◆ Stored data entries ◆
□ □ □ □ □ □ □
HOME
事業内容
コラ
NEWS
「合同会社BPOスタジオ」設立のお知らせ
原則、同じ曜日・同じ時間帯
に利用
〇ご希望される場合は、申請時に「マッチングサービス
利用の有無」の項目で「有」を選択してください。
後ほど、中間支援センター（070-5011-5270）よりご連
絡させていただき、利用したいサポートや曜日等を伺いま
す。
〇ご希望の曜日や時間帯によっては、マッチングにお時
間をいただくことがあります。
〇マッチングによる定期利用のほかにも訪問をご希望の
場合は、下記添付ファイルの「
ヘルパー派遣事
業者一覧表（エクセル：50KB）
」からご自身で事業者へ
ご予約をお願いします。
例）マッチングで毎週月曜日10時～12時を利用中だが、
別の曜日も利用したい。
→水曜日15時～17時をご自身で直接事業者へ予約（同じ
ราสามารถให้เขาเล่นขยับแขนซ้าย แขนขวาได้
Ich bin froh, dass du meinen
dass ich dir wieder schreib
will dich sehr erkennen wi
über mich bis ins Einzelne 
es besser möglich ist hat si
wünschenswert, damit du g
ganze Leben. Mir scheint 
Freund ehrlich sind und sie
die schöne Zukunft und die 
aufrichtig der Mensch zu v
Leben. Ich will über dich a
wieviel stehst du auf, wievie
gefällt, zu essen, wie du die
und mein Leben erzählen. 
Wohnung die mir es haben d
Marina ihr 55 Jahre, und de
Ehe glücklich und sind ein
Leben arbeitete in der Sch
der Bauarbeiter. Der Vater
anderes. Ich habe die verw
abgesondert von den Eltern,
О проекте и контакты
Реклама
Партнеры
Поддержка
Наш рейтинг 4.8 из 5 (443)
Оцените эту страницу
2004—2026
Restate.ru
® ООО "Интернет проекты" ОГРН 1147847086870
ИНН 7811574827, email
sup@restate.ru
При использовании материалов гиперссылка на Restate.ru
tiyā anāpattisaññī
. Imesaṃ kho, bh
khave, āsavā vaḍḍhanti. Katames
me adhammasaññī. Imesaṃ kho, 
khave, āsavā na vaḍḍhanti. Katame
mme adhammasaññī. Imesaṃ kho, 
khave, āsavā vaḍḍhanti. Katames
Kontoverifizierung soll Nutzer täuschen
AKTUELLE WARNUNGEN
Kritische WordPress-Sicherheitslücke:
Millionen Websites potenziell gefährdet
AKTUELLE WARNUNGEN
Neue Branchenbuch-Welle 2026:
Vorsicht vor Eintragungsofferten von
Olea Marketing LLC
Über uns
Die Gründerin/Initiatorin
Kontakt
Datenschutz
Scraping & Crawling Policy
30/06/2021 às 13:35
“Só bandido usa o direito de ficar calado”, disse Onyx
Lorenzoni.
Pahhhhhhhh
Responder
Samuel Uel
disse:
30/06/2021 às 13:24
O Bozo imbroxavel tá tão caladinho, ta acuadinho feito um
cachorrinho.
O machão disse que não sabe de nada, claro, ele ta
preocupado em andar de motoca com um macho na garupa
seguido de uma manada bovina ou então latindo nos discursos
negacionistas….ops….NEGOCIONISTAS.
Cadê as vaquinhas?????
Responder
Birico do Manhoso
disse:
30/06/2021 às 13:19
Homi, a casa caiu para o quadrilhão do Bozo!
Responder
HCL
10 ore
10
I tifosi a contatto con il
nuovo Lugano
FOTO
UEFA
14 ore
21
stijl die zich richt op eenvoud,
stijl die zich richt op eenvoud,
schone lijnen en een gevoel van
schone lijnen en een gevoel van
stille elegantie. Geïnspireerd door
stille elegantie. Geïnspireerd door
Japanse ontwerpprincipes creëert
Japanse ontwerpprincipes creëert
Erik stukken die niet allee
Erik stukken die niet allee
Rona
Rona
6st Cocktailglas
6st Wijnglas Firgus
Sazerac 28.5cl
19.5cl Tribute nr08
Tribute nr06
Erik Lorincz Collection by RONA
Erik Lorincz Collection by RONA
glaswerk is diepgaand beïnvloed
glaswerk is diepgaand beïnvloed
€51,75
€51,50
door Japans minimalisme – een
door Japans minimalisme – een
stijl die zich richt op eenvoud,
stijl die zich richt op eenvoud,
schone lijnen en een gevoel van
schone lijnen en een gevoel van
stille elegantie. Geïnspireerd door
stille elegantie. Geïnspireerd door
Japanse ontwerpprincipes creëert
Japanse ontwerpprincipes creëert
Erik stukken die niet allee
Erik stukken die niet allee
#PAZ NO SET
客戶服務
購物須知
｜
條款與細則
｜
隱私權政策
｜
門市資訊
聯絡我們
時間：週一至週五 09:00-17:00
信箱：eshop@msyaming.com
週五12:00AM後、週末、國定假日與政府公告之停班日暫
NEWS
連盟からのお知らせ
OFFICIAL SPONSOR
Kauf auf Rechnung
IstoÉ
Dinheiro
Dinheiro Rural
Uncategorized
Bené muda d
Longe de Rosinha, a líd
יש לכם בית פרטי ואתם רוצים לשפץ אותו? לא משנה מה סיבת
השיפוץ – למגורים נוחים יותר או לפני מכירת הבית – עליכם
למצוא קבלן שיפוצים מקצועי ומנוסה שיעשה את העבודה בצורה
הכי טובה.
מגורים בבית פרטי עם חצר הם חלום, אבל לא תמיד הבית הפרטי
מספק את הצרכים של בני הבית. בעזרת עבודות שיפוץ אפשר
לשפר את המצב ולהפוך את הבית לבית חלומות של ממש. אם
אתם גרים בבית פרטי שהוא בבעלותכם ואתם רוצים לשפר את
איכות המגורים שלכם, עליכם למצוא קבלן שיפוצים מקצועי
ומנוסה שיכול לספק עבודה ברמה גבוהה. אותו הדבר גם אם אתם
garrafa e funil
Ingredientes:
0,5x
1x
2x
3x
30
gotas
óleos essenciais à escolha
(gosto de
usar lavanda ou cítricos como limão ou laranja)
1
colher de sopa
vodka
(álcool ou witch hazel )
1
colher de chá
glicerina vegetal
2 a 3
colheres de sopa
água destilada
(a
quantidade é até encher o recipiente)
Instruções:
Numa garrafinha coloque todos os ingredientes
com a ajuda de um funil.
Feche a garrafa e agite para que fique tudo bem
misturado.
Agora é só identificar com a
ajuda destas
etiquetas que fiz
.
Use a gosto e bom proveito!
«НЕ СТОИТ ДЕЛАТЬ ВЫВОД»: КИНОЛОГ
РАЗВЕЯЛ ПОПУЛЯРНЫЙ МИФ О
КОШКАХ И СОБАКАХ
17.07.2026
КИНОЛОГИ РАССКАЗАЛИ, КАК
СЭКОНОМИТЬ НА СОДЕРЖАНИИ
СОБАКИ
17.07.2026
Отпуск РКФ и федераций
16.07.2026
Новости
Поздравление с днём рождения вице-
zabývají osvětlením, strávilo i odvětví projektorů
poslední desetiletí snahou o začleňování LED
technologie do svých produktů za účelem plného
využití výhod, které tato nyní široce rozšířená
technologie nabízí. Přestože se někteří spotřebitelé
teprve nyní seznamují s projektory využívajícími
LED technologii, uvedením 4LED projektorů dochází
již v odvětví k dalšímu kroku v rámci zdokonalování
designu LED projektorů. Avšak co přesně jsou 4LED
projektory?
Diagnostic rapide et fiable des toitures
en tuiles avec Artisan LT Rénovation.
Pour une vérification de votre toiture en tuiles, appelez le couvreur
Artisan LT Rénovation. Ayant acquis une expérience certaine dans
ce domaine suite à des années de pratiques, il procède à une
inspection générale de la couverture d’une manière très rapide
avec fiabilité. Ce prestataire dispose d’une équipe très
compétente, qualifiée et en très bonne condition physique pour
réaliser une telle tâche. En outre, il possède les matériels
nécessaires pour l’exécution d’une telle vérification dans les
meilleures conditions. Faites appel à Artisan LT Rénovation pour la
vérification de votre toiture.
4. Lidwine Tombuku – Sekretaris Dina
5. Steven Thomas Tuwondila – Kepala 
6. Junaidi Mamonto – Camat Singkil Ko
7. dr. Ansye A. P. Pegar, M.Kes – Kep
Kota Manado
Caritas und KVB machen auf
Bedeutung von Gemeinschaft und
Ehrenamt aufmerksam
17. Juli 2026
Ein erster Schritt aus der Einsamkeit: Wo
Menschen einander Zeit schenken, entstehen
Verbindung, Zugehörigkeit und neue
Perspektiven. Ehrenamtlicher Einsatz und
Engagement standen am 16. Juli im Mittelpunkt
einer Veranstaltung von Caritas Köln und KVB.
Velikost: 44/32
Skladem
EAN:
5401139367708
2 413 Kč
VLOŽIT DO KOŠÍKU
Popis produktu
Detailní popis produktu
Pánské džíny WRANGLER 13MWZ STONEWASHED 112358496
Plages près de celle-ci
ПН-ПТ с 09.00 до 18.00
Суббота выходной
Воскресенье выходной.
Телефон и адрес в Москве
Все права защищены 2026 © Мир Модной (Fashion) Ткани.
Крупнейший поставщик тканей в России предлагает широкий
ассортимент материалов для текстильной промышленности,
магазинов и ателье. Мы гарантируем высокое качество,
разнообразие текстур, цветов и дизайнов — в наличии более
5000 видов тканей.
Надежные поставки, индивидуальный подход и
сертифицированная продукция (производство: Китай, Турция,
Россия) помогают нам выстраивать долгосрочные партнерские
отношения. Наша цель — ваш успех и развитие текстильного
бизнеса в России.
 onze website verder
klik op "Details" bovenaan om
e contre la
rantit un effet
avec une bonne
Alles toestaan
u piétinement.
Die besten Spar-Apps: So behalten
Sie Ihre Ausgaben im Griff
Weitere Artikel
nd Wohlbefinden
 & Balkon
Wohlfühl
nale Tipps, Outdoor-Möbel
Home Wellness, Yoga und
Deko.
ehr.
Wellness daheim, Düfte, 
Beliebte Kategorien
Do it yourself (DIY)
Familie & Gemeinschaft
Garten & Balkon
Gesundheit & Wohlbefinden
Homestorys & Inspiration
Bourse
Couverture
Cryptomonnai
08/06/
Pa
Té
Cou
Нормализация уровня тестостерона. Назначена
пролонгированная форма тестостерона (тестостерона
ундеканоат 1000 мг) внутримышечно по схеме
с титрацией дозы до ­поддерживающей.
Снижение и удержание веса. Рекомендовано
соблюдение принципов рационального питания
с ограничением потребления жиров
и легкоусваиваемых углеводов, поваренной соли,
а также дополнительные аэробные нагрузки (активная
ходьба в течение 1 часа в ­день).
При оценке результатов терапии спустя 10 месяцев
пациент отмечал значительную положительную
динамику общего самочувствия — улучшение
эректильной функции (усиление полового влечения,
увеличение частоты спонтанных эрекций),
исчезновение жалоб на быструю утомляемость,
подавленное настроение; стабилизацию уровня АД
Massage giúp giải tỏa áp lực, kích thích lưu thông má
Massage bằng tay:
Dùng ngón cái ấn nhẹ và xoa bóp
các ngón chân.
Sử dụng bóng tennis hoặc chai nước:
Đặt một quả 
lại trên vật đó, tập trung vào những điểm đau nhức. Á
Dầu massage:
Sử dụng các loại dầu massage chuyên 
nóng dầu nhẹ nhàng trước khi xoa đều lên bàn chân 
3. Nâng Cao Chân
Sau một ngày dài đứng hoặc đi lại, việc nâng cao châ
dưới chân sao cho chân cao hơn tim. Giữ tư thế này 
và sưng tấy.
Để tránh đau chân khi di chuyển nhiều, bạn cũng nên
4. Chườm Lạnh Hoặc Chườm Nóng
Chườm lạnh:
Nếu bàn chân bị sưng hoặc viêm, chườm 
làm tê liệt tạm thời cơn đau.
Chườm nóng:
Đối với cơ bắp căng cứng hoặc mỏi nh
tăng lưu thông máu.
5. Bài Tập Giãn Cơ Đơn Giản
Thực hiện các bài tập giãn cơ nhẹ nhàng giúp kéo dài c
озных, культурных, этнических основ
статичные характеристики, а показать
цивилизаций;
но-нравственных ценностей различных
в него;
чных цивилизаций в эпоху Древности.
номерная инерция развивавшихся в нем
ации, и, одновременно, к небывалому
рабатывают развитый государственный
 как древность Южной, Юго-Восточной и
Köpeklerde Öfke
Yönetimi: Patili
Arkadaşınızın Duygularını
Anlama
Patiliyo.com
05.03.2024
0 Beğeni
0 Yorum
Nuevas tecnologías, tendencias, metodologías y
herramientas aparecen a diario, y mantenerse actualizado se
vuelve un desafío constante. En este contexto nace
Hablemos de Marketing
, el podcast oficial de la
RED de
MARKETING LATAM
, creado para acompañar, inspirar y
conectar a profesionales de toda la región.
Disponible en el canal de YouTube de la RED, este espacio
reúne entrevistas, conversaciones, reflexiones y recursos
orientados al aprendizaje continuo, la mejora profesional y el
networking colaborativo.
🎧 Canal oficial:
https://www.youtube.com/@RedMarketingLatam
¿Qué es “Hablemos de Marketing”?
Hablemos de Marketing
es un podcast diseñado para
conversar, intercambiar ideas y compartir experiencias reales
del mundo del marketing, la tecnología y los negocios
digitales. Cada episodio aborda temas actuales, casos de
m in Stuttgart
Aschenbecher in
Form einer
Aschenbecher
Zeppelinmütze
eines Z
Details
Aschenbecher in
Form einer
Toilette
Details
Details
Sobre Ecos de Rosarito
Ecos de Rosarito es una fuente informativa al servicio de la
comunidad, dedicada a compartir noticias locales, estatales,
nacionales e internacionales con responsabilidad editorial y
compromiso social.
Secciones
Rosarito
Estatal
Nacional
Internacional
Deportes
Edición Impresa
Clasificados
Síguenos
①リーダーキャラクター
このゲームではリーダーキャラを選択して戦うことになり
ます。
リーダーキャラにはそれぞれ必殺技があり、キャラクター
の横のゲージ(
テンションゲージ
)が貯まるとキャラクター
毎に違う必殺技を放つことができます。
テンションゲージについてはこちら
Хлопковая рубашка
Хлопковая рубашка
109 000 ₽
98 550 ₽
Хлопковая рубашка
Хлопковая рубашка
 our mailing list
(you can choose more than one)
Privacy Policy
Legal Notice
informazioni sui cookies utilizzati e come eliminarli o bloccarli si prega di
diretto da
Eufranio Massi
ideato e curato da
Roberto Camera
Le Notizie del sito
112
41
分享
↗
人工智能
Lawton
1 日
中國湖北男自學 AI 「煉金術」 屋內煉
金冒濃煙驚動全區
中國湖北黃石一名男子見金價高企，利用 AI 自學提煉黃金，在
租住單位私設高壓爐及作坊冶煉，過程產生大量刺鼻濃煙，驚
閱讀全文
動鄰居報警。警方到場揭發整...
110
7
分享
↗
□ □ □ □ □ □ □
Please output exactly the lines between the one holding "рабатывают развитый государственный" and the one holding "conectar a profesionales de toda la región." in the records above, inclusive, and nothing more.

рабатывают развитый государственный
 как древность Южной, Юго-Восточной и
Köpeklerde Öfke
Yönetimi: Patili
Arkadaşınızın Duygularını
Anlama
Patiliyo.com
05.03.2024
0 Beğeni
0 Yorum
Nuevas tecnologías, tendencias, metodologías y
herramientas aparecen a diario, y mantenerse actualizado se
vuelve un desafío constante. En este contexto nace
Hablemos de Marketing
, el podcast oficial de la
RED de
MARKETING LATAM
, creado para acompañar, inspirar y
conectar a profesionales de toda la región.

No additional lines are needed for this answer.